How have all the factors above been brought together to estimate a fair value?
  • The assumed bullish price target for Axiata Group Berhad is MYR3.84, which represents two standard deviations above the consensus price target of MYR2.59. This valuation is based on what can be assumed as the expectations of Axiata Group Berhad's future earnings growth, profit margins and other risk factors from analysts on the bullish end of the spectrum.
  • However, there is a degree of disagreement amongst analysts, with the most bullish reporting a price target of MYR4.5, and the most bearish reporting a price target of just MYR1.5.
  • In order for you to agree with the bullish analysts, you'd need to believe that by 2028, revenues will be MYR25.2 billion, earnings will come to MYR1.6 billion, and it would be trading on a PE ratio of 28.6x, assuming you use a discount rate of 9.2%.
  • Given the current share price of MYR2.56, the bullish analyst price target of MYR3.84 is 33.3% higher.
  • We always encourage you to reach your own conclusions though. So sense check these analyst numbers against your own assumptions and expectations based on your understanding of the business and what you believe is probable.

How well do narratives help inform your perspective?

Disclaimer

AnalystHighTarget is a tool utilizing a Large Language Model (LLM) that ingests data on consensus price targets, forecasted revenue and earnings figures, as well as the transcripts of earnings calls to produce qualitative analysis. The narratives produced by AnalystHighTarget are general in nature and are based solely on analyst data and publicly-available material published by the respective companies. These scenarios are not indicative of the company's future performance and are exploratory in nature. Simply Wall St has no position in the company(s) mentioned. Simply Wall St may provide the securities issuer or related entities with website advertising services for a fee, on an arm's length basis.
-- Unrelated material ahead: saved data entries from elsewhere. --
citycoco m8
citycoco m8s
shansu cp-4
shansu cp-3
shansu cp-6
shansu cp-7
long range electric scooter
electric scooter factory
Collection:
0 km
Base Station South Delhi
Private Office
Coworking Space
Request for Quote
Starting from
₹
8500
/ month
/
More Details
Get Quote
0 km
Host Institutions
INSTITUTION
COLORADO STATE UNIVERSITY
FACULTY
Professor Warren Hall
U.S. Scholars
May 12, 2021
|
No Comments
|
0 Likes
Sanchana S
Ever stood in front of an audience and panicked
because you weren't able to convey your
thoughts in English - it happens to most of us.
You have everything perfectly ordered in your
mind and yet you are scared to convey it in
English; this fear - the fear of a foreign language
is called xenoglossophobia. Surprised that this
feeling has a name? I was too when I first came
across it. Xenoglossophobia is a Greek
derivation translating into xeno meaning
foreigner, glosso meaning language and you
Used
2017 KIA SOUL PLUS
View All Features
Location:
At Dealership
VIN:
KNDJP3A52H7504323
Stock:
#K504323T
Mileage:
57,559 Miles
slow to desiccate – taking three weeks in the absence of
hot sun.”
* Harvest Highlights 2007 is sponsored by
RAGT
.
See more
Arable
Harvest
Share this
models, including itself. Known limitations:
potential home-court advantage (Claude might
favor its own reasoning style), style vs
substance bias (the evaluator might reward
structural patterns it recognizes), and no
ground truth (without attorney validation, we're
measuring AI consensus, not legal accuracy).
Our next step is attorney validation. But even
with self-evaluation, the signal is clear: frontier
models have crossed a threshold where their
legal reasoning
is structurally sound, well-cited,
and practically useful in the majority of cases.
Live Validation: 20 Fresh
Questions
These relationships have no impact on the way we conduct our business, the content we host, or how our content is served to users. The price targets and estimates used are consensus data, and do not constitute a recommendation to buy or sell any stock, and they do not take account of your objectives, or your financial situation. Note that AnalystHighTarget's analysis may not factor in the latest price-sensitive company announcements or qualitative material.